Sorting YouTube playlists from the command line
A while ago, I published pl-sort, a web app that enables users to sort YouTube playlists based on various metrics such as views, likes/comments count, and more. Initially, creating this tool was not my goal. I simply wanted to sort a playlist. Here is the method I used, which involves a single bash oneliner using standard command line tools.
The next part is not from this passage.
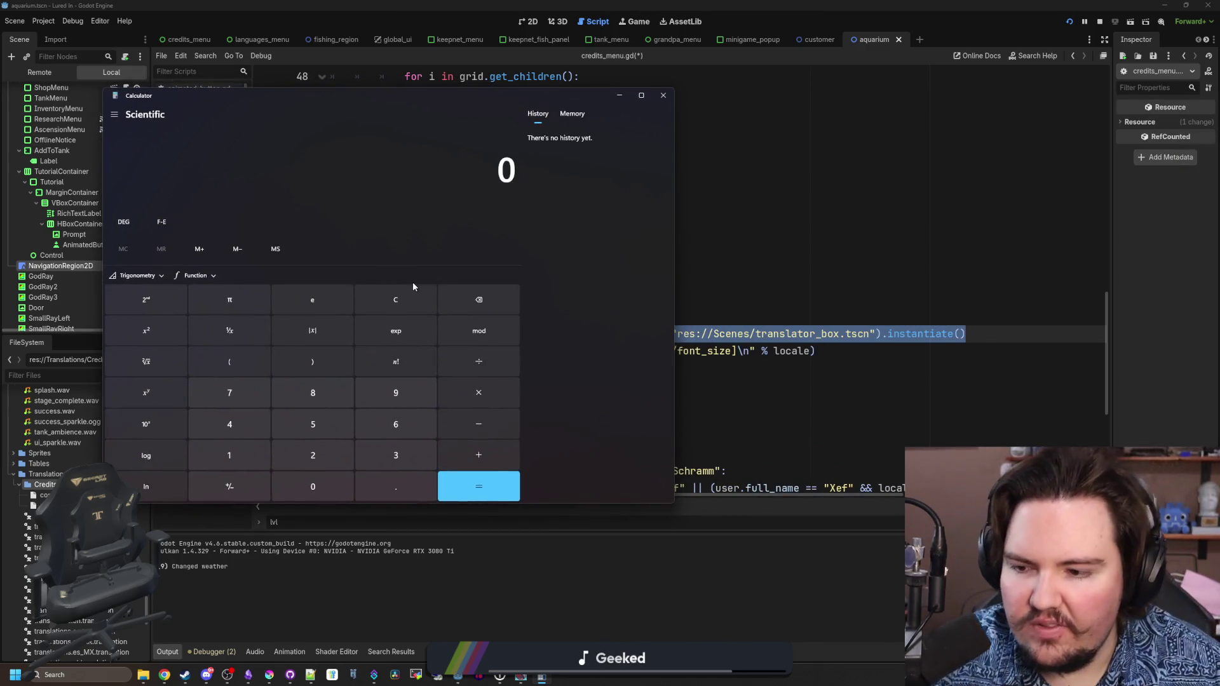
pyautogui.moveTo(390, 117); pyautogui.dragTo(488, 126)
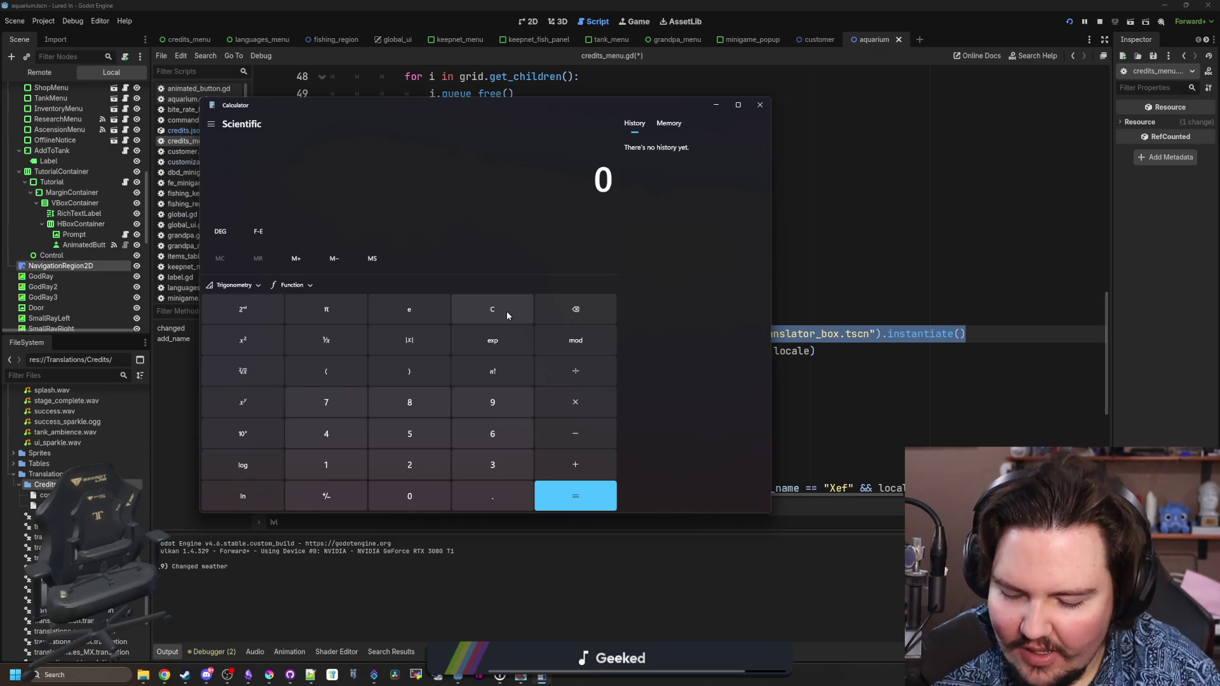
pyautogui.write('10+')
pyautogui.press('Return')
pyautogui.write('+1')
pyautogui.press('Return')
Suppose we want the videos in this playlist sorted by their view counts in this format:
[
{
"title": "The essence of calculus",
"views": 7340027
},
{
"title": "The other way to visualize derivatives | Chapter 12, Essence of calculus",
"views": 3339209
},
...
]
We can do this using tools that are readily available on most Unix-like systems:
curl
: A command line HTTP client used to send requests to endpoints.jq
: A JSON processor that lets you transform JSON data into desired format with a powerful syntax. We will use jq to transform the response into the output format we want and sort the output by various keys. If your system doesn't have jq installed, see jq's installation guide.xargs
: Commands likegrep
orawk
can take input from command line arguments as well asstdin
(output from one command can be piped into them as input) butcurl
can only take input as arguments. We will use xargs to take each video ID from the playlist, contruct an endpoint that we can send requests to, and pass it as an argument for curl.
Because of how YouTube's Data API v3 works, we cannot get all the information about every video in a playlist in a single request. First, we need to hit the playlistItems endpoint to get the relevant video IDs, then call the videos endpoint for each ID for details.
Before you begin, obtain an API key from Google Developer Console for YouTube Data API. Then set it as an environment variable by running the following command:
# Don't add any spaces around the = sign
$ export YT_KEY="your api key"
# Add these as well in order to shorten our command
$ export YT_API="https://www.googleapis.com/youtube/v3"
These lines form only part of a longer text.